Which brings us back to me and where I am today.  The path I thought I was setting out on in 2007 changed under my feet, and I never had a chance to reassess it until I was working full time.  Ironically, my terminal position at Tulane is actually what gave me the freedom to see things with greater clarity.  Had I managed to get a tenure-track job straight out of grad school, I’d now be coming up on a third-year review and a sabbatical that would be spent working up a book for publication.  Maybe I’d be happy with that, but my prospects would still be more limited than I’d expected, and my only chance for advancement would rest in my ability to conduct research that enjoys a global audience of about fifty.  More likely than not I would have convinced myself to forge ahead in the hope that things would get better–all while doubting they really would.  As a number of friends have recently told me, the tenure-track these days feels more like a tenure-trap.
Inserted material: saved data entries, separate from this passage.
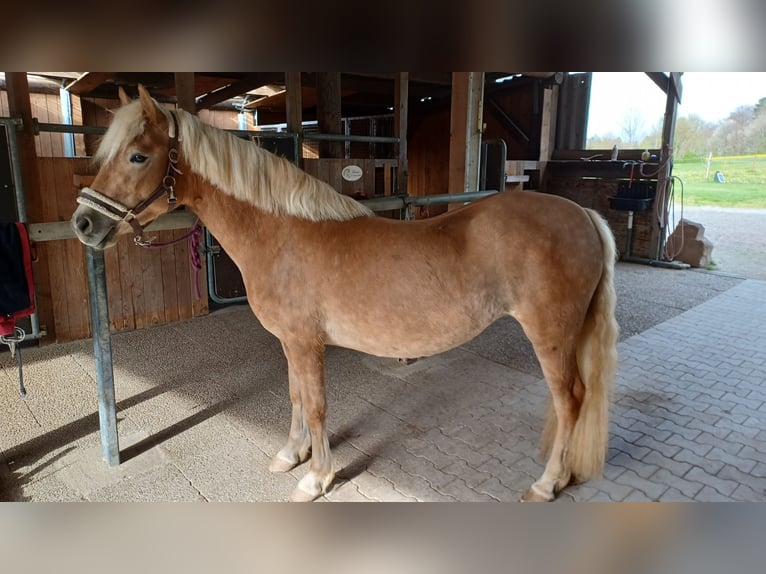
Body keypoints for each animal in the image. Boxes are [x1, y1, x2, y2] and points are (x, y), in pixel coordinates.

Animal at [72, 86, 620, 504]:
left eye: (138, 155)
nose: (83, 223)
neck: (283, 233)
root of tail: (584, 215)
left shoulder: (306, 343)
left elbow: (316, 406)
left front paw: (316, 478)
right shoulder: (290, 343)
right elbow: (295, 396)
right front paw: (290, 456)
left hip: (550, 335)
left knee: (570, 400)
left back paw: (547, 483)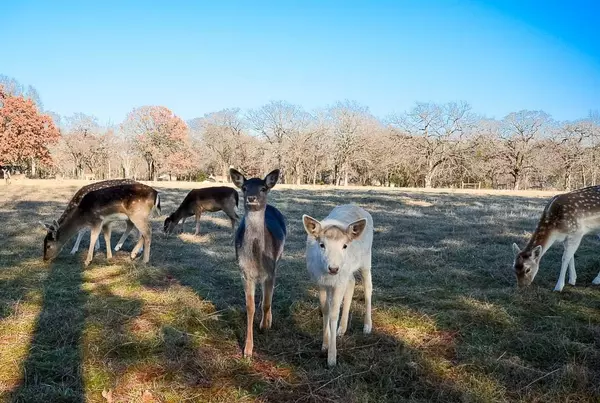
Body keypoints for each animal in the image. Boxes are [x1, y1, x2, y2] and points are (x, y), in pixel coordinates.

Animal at [229, 168, 288, 360]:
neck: (255, 259)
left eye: (263, 188)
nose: (252, 198)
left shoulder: (271, 271)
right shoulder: (244, 273)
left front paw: (264, 326)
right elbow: (250, 307)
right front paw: (247, 350)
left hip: (279, 258)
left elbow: (267, 303)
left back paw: (269, 319)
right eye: (244, 188)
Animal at [302, 204, 372, 368]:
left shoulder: (338, 283)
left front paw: (332, 358)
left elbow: (334, 313)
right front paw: (325, 344)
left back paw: (367, 326)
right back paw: (342, 329)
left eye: (345, 245)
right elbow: (325, 310)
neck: (328, 276)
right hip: (346, 272)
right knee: (352, 281)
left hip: (366, 259)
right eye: (322, 245)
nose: (333, 268)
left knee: (368, 287)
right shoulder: (320, 282)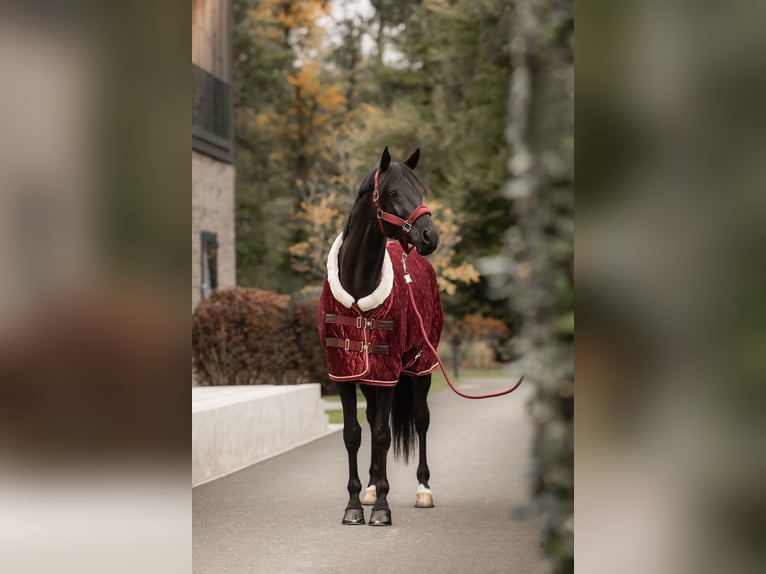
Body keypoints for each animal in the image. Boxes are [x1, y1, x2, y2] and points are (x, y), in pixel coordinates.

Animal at [322, 146, 444, 528]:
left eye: (420, 190)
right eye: (392, 191)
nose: (429, 236)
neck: (359, 288)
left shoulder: (389, 372)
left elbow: (382, 434)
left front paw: (381, 510)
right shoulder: (344, 373)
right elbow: (354, 434)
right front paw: (354, 505)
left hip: (420, 365)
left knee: (420, 420)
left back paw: (423, 490)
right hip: (371, 379)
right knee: (375, 419)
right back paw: (372, 487)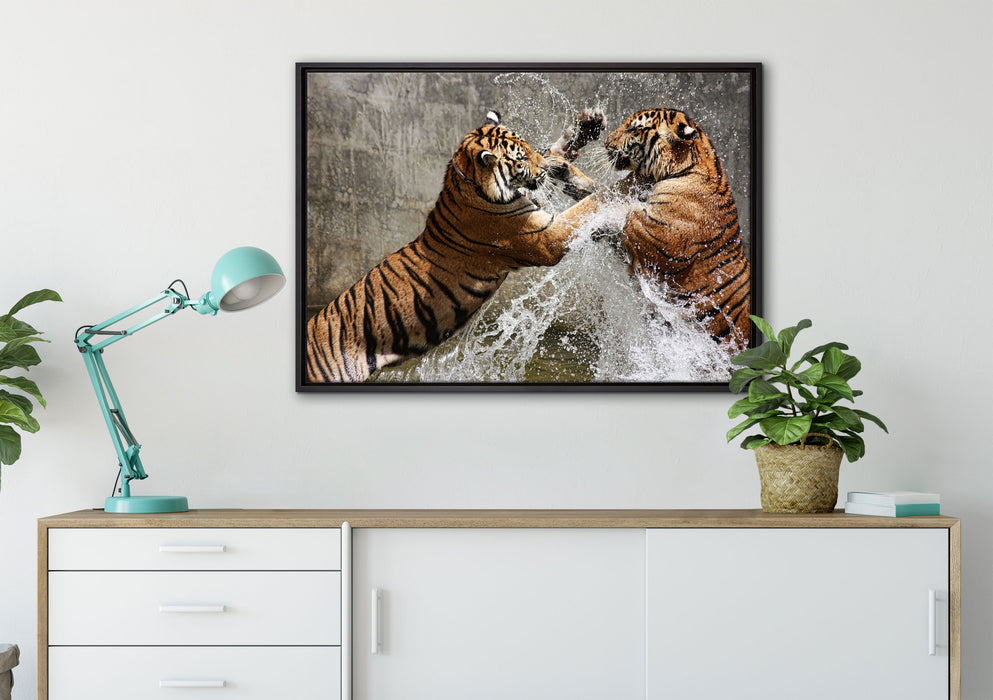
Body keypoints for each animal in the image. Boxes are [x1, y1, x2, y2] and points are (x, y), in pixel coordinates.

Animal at [305, 111, 601, 383]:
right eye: (521, 159)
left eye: (528, 147)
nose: (543, 169)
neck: (468, 181)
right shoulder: (546, 237)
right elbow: (589, 205)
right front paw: (611, 190)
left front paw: (584, 127)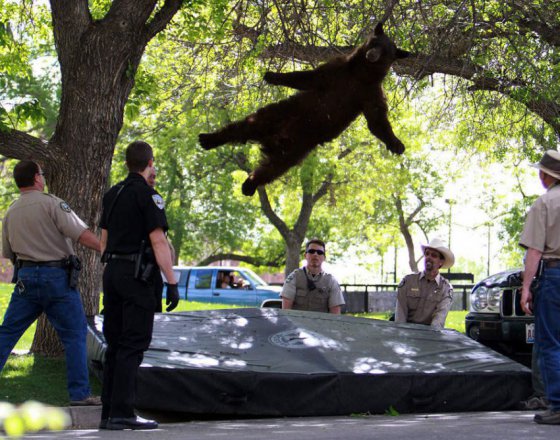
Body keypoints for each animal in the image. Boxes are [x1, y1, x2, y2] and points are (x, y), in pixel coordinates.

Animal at [199, 22, 410, 196]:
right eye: (375, 42)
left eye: (386, 52)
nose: (372, 54)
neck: (361, 73)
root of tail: (274, 139)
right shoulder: (337, 71)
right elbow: (308, 77)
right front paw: (272, 75)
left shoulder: (369, 92)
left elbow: (377, 120)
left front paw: (396, 144)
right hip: (279, 114)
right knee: (244, 127)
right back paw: (209, 138)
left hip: (296, 149)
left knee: (272, 169)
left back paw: (249, 185)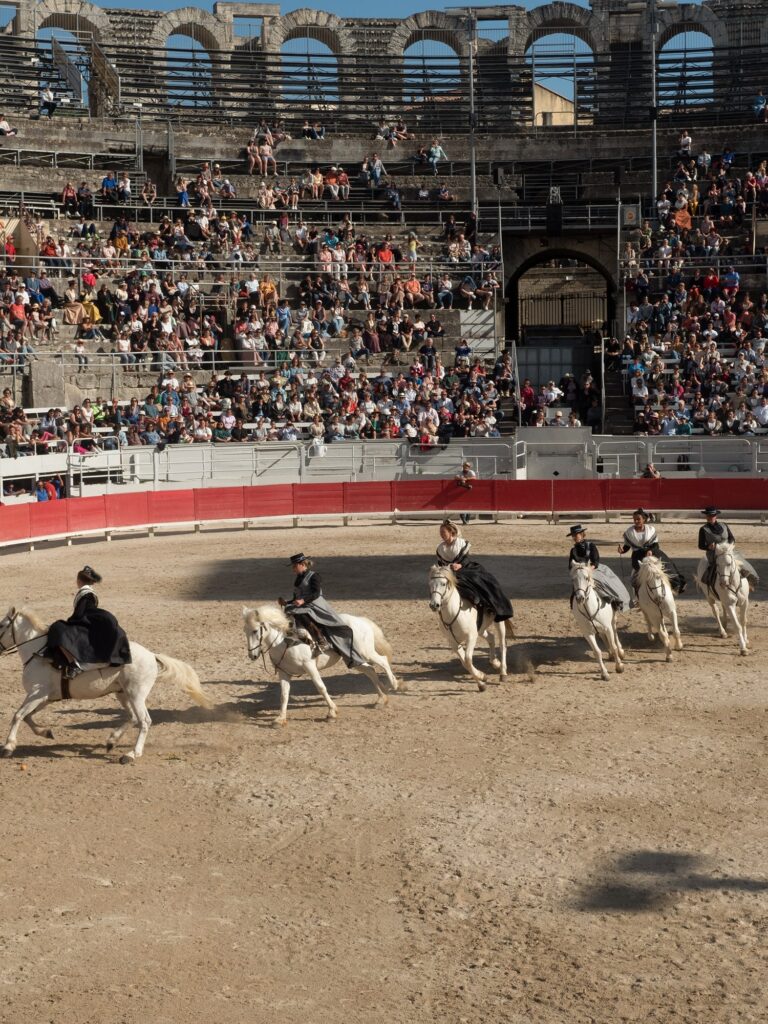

And the process of looking beyond academia has undoubtedly had its upsides.  It’s forced me to learn new tricks, to become more resourceful, to develop a greater comfort with the unknown.  I’m a more flexible person than I was two years ago, and that’s something that couldn’t have happened if I’d kept my eyes fixed on the professoriate.  And let’s be honest: nobody really knows what the future holds.  A friend who’s spent the last decade in consulting just landed a position at a university–and here I am trying to move in the opposite direction.  For all we know we might switch places again.

So May 2nd–the last day of classes–might be goodbye.  But it also might not.  There are now countless paths to the career I originally envisioned, and the majority involve a stint outside the Ivory Tower.  Who knows?  By stepping away at this juncture I might actually increase the odds of that I end up in university administration–or I might find something even more attractive and decide to never look back.  Only time will tell.

But nostalgia is only healthy in small doses.  At some point you have to turn and focus on the challenges that lie ahead, and seize on whatever opportunities present themselves.  Ready or not, that hour is fast approaching.  It’s time to get to work.